AFTER EYE ENUCLEATION
The Life of the Party
Life is funny. All this worry, angst, and trepidation about what her life might be like were utterly meaningless. It was such a relief to see that she was who she was truly meant to be. It was fun getting to know her. She is full of life and so was so stubborn.
This picture was taken at a ball planned for us by The Ronald McDonald House of New York not too long after the surgery. She had just received her first prosthetic eye. I was excited to dress her in her fancy dress and beautiful shoes. But of course, she didn't want to wear those shoes. No, she wanted to wear her sneakers with her dress. And I thought, why not? She should be a silly little kid running around being normal.
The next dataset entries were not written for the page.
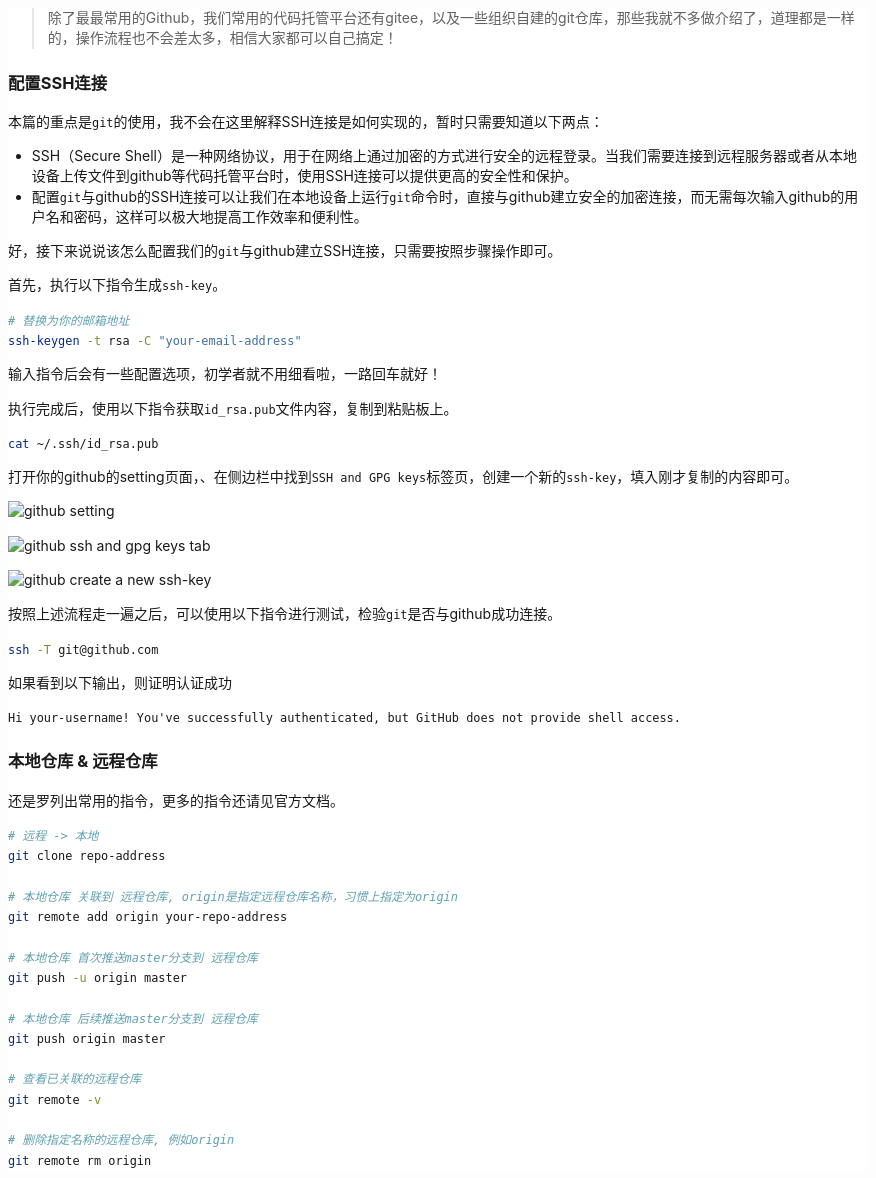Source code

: > 除了最最常用的Github，我们常用的代码托管平台还有gitee，以及一些组织自建的git仓库，那些我就不多做介绍了，道理都是一样的，操作流程也不会差太多，相信大家都可以自己搞定！

### 配置SSH连接

本篇的重点是`git`的使用，我不会在这里解释SSH连接是如何实现的，暂时只需要知道以下两点：

- SSH（Secure Shell）是一种网络协议，用于在网络上通过加密的方式进行安全的远程登录。当我们需要连接到远程服务器或者从本地设备上传文件到github等代码托管平台时，使用SSH连接可以提供更高的安全性和保护。
- 配置`git`与github的SSH连接可以让我们在本地设备上运行`git`命令时，直接与github建立安全的加密连接，而无需每次输入github的用户名和密码，这样可以极大地提高工作效率和便利性。

好，接下来说说该怎么配置我们的`git`与github建立SSH连接，只需要按照步骤操作即可。

首先，执行以下指令生成`ssh-key`。

```bash
# 替换为你的邮箱地址
ssh-keygen -t rsa -C "your-email-address"
```

输入指令后会有一些配置选项，初学者就不用细看啦，一路回车就好！

执行完成后，使用以下指令获取`id_rsa.pub`文件内容，复制到粘贴板上。

```bash
cat ~/.ssh/id_rsa.pub
```

打开你的github的setting页面，、在侧边栏中找到`SSH and GPG keys`标签页，创建一个新的`ssh-key`，填入刚才复制的内容即可。

![github setting](../img/githubsetting.png)

![github ssh and gpg keys tab](../img/githubsshtab.png)

![github create a new ssh-key](../img/githubcreatessh.png)

按照上述流程走一遍之后，可以使用以下指令进行测试，检验`git`是否与github成功连接。

```bash
ssh -T git@github.com
```

如果看到以下输出，则证明认证成功

```
Hi your-username! You've successfully authenticated, but GitHub does not provide shell access.
```

### 本地仓库 & 远程仓库

还是罗列出常用的指令，更多的指令还请见官方文档。

```bash
# 远程 -> 本地
git clone repo-address

# 本地仓库 关联到 远程仓库, origin是指定远程仓库名称，习惯上指定为origin
git remote add origin your-repo-address

# 本地仓库 首次推送master分支到 远程仓库
git push -u origin master

# 本地仓库 后续推送master分支到 远程仓库
git push origin master

# 查看已关联的远程仓库
git remote -v

# 删除指定名称的远程仓库, 例如origin
git remote rm origin
```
I didn't have to worry about the headaches, the pain or the night terrors. I got my child back, and she is beautiful!
TWELVE YEARS OLD
Well, there is certainly something in a name! In Hebrew, Sarah means princess and Sophia, her middle name, means wisdom. She is my wise princess. Sarah is a straight-A student enrolled in several advanced classes, striving to be excellent at coding. She also has a beautiful sense of humor, and we have much fun together. She is a mini-me, so we get along like two peas in a pod.
So What does a "fake eye" really look like?
The process is quite remarkable. My daughter sees a dentist for her prosthetic. Why a dentist, you may ask? Because oculars are made of the same material as dentures. He works with a fabulous artist who looked at Sarah's eye for three or four minutes, then perfectly matched her eye color. She hand draws each ocular meticulously with the minute detail of the tiniest capillaries and the slightest shade of blue or red for the sclera. When you are younger, your sclera, rather than the white part of your eye, has a blue hue, and as you age, it becomes redder. Because of that, my daughter will have many oculars throughout her lifetime.
PEDIATRIC CANCER AWARENESS MONTH IS SEPTEMBER
The Gold Ribbon is the symbol of pediatric cancer warriors. Those brave boys and girls, who are angels among us. I have had the pleasure of meeting many children with cancer and their families.